Iff we want those register types. .NET is interesting in that it recognises
int8, int16 etc as fundemental types, but on the stack only recognizes
int32, int64 and native int (out of the integer types anyway). If you want
to have an int8 then you just do the ops in an int32 and then use a conv.i1
instruction. I think the wisdom here is, where do we actually really need
to support int8. And it's in arrays that it matters most for example, for
size reasons.
My understanding was that "I" registers were native integers so you
could get good performance, and you used a PMC if you wanted some
guarantees about what size you were talking about.
In the long run, we certainly don't want to use PMCs for e.g.

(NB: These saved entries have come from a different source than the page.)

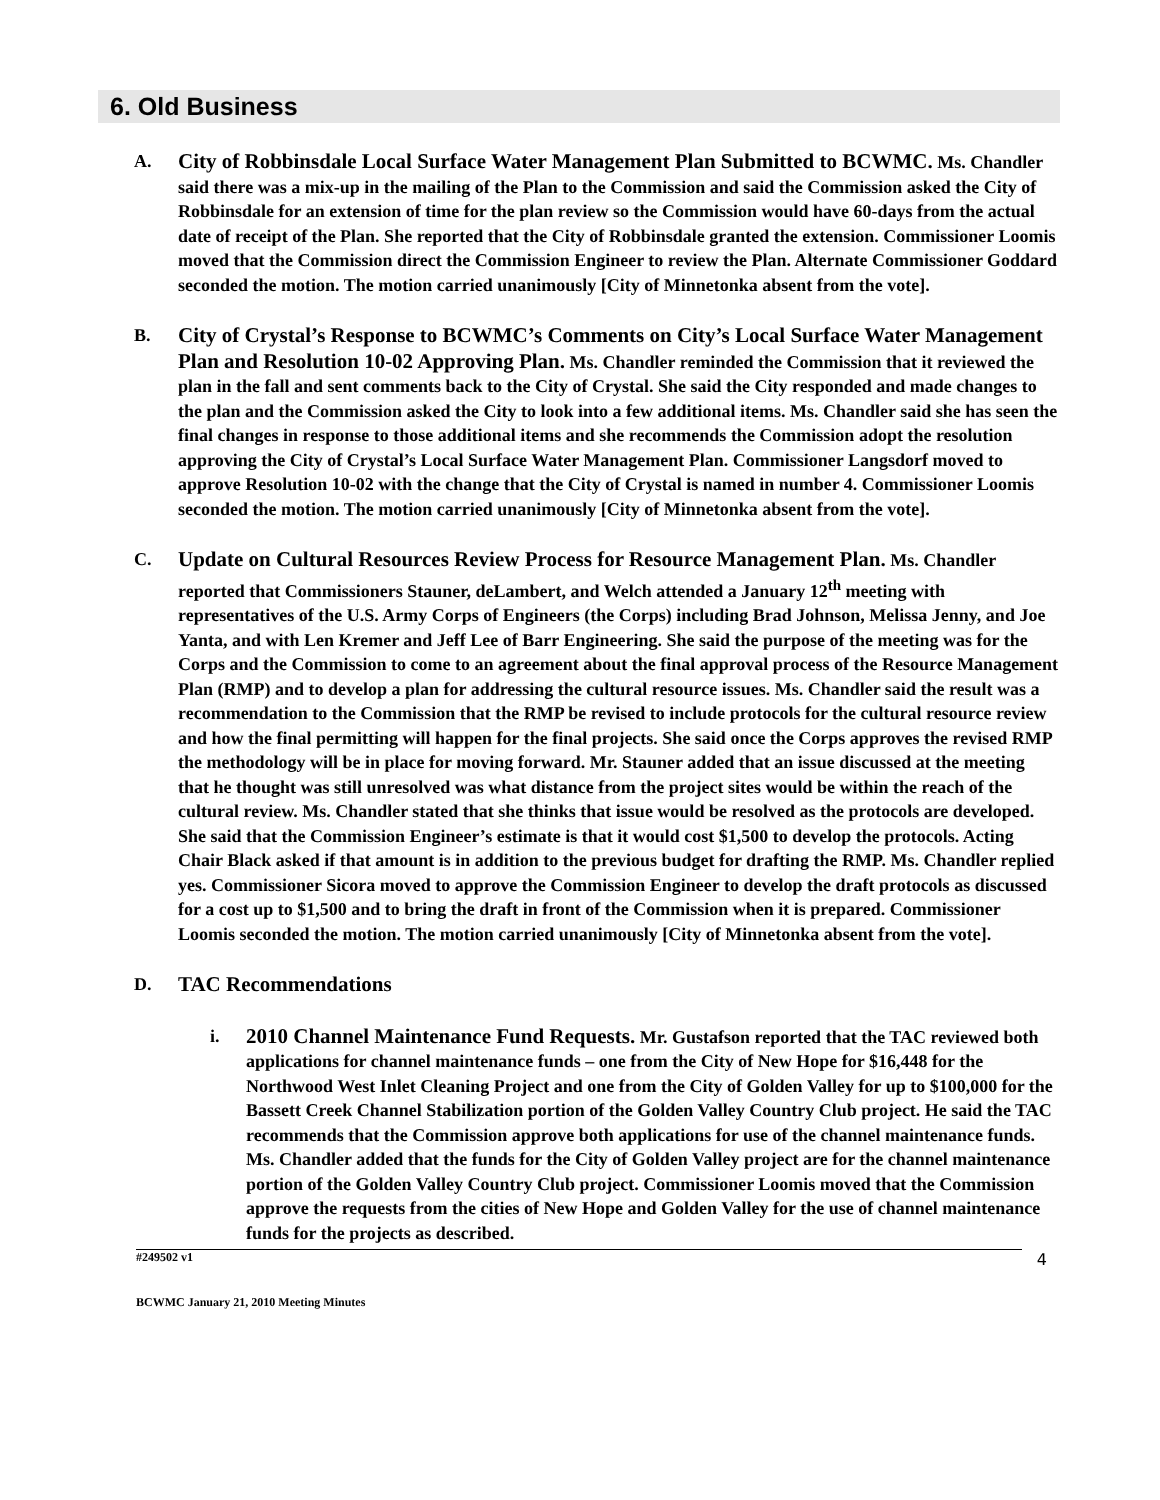6. Old Business
A.
City of Robbinsdale Local Surface Water Management Plan Submitted to BCWMC. Ms. Chandler said there was a mix-up in the mailing of the Plan to the Commission and said the Commission asked the City of Robbinsdale for an extension of time for the plan review so the Commission would have 60-days from the actual date of receipt of the Plan. She reported that the City of Robbinsdale granted the extension. Commissioner Loomis moved that the Commission direct the Commission Engineer to review the Plan. Alternate Commissioner Goddard seconded the motion. The motion carried unanimously [City of Minnetonka absent from the vote].
B.
City of Crystal’s Response to BCWMC’s Comments on City’s Local Surface Water Management Plan and Resolution 10-02 Approving Plan. Ms. Chandler reminded the Commission that it reviewed the plan in the fall and sent comments back to the City of Crystal. She said the City responded and made changes to the plan and the Commission asked the City to look into a few additional items. Ms. Chandler said she has seen the final changes in response to those additional items and she recommends the Commission adopt the resolution approving the City of Crystal’s Local Surface Water Management Plan. Commissioner Langsdorf moved to approve Resolution 10-02 with the change that the City of Crystal is named in number 4. Commissioner Loomis seconded the motion. The motion carried unanimously [City of Minnetonka absent from the vote].
C.
Update on Cultural Resources Review Process for Resource Management Plan. Ms. Chandler reported that Commissioners Stauner, deLambert, and Welch attended a January 12<sup>th</sup> meeting with representatives of the U.S. Army Corps of Engineers (the Corps) including Brad Johnson, Melissa Jenny, and Joe Yanta, and with Len Kremer and Jeff Lee of Barr Engineering. She said the purpose of the meeting was for the Corps and the Commission to come to an agreement about the final approval process of the Resource Management Plan (RMP) and to develop a plan for addressing the cultural resource issues. Ms. Chandler said the result was a recommendation to the Commission that the RMP be revised to include protocols for the cultural resource review and how the final permitting will happen for the final projects. She said once the Corps approves the revised RMP the methodology will be in place for moving forward. Mr. Stauner added that an issue discussed at the meeting that he thought was still unresolved was what distance from the project sites would be within the reach of the cultural review. Ms. Chandler stated that she thinks that issue would be resolved as the protocols are developed. She said that the Commission Engineer’s estimate is that it would cost $1,500 to develop the protocols. Acting Chair Black asked if that amount is in addition to the previous budget for drafting the RMP. Ms. Chandler replied yes. Commissioner Sicora moved to approve the Commission Engineer to develop the draft protocols as discussed for a cost up to $1,500 and to bring the draft in front of the Commission when it is prepared. Commissioner Loomis seconded the motion. The motion carried unanimously [City of Minnetonka absent from the vote].
D.
TAC Recommendations
i.
2010 Channel Maintenance Fund Requests. Mr. Gustafson reported that the TAC reviewed both applications for channel maintenance funds – one from the City of New Hope for $16,448 for the Northwood West Inlet Cleaning Project and one from the City of Golden Valley for up to $100,000 for the Bassett Creek Channel Stabilization portion of the Golden Valley Country Club project. He said the TAC recommends that the Commission approve both applications for use of the channel maintenance funds. Ms. Chandler added that the funds for the City of Golden Valley project are for the channel maintenance portion of the Golden Valley Country Club project. Commissioner Loomis moved that the Commission approve the requests from the cities of New Hope and Golden Valley for the use of channel maintenance funds for the projects as described.
#249502 v1
BCWMC January 21, 2010 Meeting Minutes
4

immplementing bytes (int8) or some such for performance reasons. 'long
long' aka int64 is usually supported by compilers and has for sure by far
better performanche than a BigInt PMC.
Actually using 'int8' or 'float32' is usually only important, if you have
huge arrays of these. That means that there's a very limited need for
opcodes using these types, just some basic math mainly and array
fetch/store. Or in other words: what is supported by the hardware CPU.

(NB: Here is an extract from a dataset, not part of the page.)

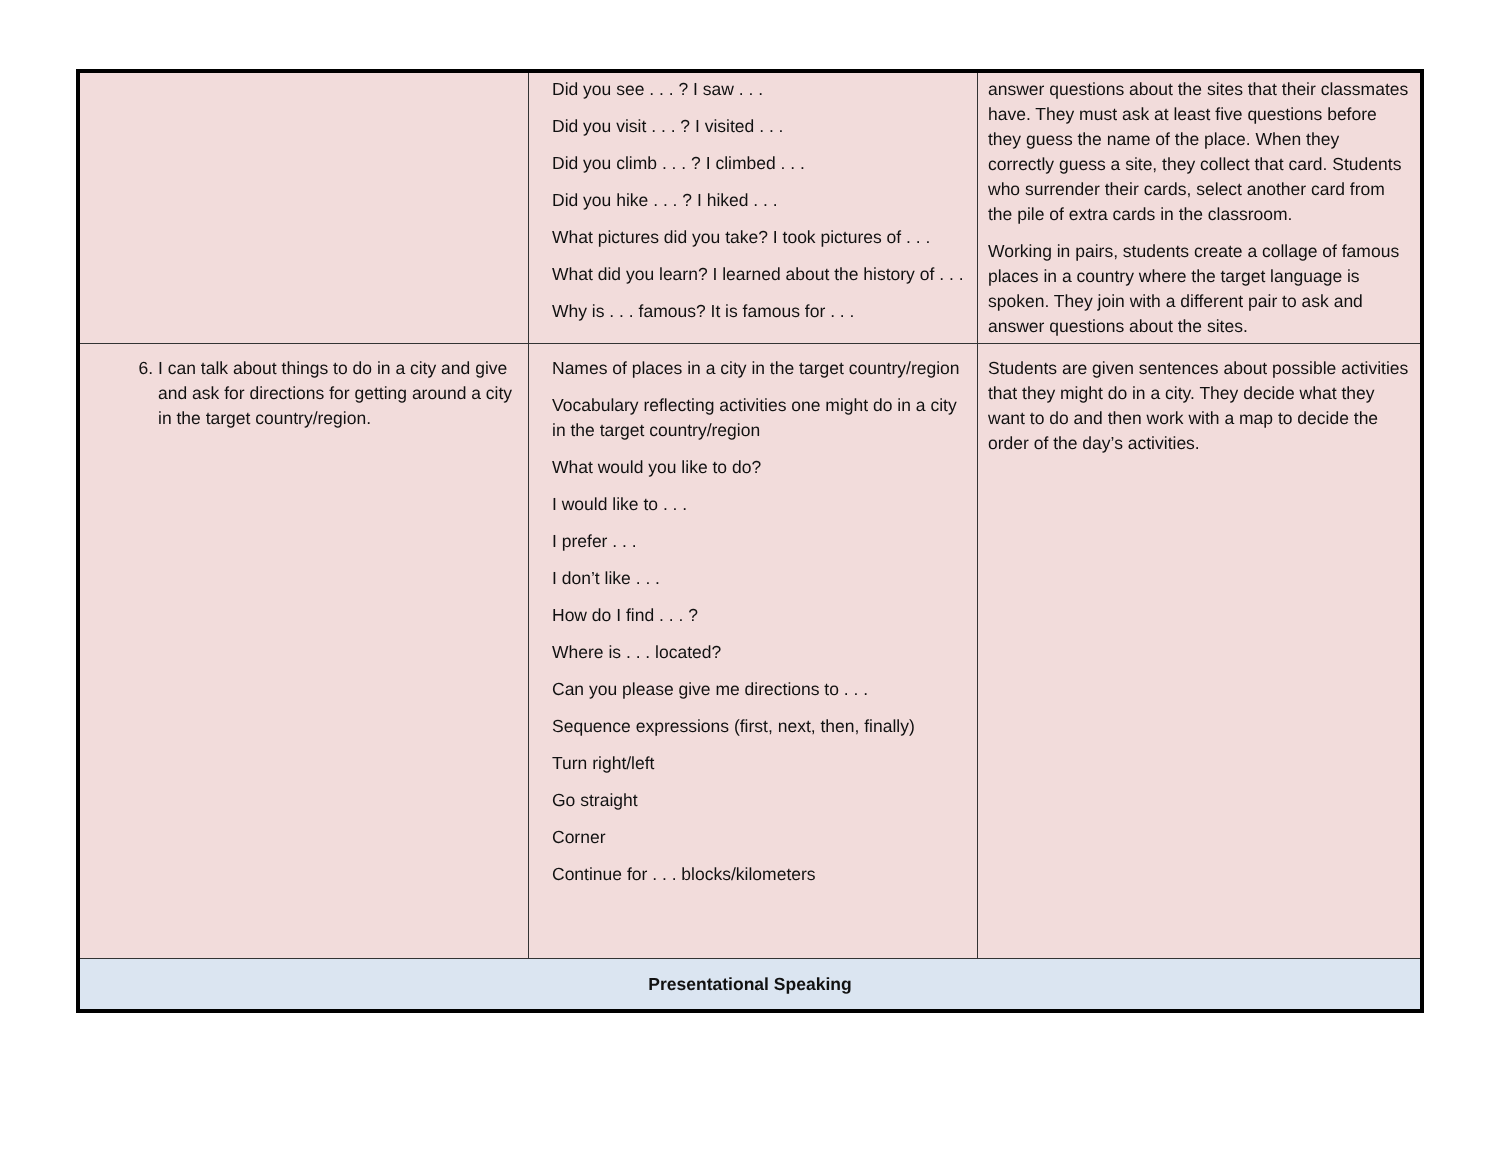| | Did you see . . . ? I saw . . . Did you visit . . . ? I visited . . . Did you climb . . . ? I climbed . . . Did you hike . . . ? I hiked . . . What pictures did you take? I took pictures of . . . What did you learn? I learned about the history of . . . Why is . . . famous? It is famous for . . . | answer questions about the sites that their classmates have. They must ask at least five questions before they guess the name of the place. When they correctly guess a site, they collect that card. Students who surrender their cards, select another card from the pile of extra cards in the classroom. Working in pairs, students create a collage of famous places in a country where the target language is spoken. They join with a different pair to ask and answer questions about the sites. |
| 6. I can talk about things to do in a city and give and ask for directions for getting around a city in the target country/region. | Names of places in a city in the target country/region Vocabulary reflecting activities one might do in a city in the target country/region What would you like to do? I would like to . . . I prefer . . . I don’t like . . . How do I find . . . ? Where is . . . located? Can you please give me directions to . . . Sequence expressions (first, next, then, finally) Turn right/left Go straight Corner Continue for . . . blocks/kilometers | Students are given sentences about possible activities that they might do in a city. They decide what they want to do and then work with a map to decide the order of the day’s activities. |
| Presentational Speaking | | |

If it's just arrays, then we can provide a (Fixed|Resizable)ByteArray PMC,
etc. I don't think we need any instructions to specially handle doing 8-bit
arithmetic. Maybe we want something to truncate a 32-bit to an 8-bit etc,
maybe throwing an exception on overflow.
The register allocator would map 'L0' either to a pair (I0, I1) on 32
bit arch or just to 'I0' on 64 bit arch.
Yes, but surely it becomes somewhat more than just a mapping problem?

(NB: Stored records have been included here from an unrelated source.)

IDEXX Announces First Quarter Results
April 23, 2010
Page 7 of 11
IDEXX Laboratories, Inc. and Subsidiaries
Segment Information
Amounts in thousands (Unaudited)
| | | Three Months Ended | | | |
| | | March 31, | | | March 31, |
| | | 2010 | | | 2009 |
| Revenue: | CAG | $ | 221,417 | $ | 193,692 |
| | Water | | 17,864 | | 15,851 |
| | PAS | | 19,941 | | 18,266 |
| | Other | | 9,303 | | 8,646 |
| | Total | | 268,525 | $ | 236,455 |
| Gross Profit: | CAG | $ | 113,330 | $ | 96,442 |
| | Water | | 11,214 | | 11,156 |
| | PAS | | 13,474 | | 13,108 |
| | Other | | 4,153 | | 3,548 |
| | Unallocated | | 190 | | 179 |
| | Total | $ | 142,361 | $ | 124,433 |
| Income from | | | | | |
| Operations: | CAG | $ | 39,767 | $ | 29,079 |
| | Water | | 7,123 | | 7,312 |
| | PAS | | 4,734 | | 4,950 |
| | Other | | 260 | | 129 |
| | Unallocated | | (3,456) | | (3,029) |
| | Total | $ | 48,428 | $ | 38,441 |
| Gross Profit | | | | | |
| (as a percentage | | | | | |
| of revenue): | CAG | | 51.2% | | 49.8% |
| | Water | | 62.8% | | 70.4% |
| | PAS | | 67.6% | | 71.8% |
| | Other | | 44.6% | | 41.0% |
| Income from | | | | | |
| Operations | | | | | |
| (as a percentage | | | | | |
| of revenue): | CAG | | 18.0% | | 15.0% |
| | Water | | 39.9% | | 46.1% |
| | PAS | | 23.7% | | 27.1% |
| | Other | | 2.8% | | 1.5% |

For example, what do we do about:
add L0, L1, L2
mul L0, L1, L2
I don't see any problem with above code.
The register mapping rules would be something like:
- Lx occupies registers I(2x, 2x+1) - this is compile time,
that is 'L1' prevents 'I2' and 'I3' from being assigned by the register
allocator
- the runtime mapping isn't portable due to endianess and sizeof types
'L1' might be 'I1' on 64-bit arch or (I2,I3) or (I3,I2) on 32-bit arch
Yup, and I really, really don't like the idea of making our bytecode format
non-portable. Part of the point of having a VM is portability, right?
- if you write PASM, overlapping Ix/Ly may cause warnings or errors, but
could be used in a non-portable way, if you know what you are doing on a
specific platform.
You still didn't address my question with these points, though.
mul L0, L1, L2
Isn't just a case of churning out something like:-
mul I0, I2, I4
mul I1, I3, I5
So it's not just so simple as a "map 1 L to 2 Is" problem.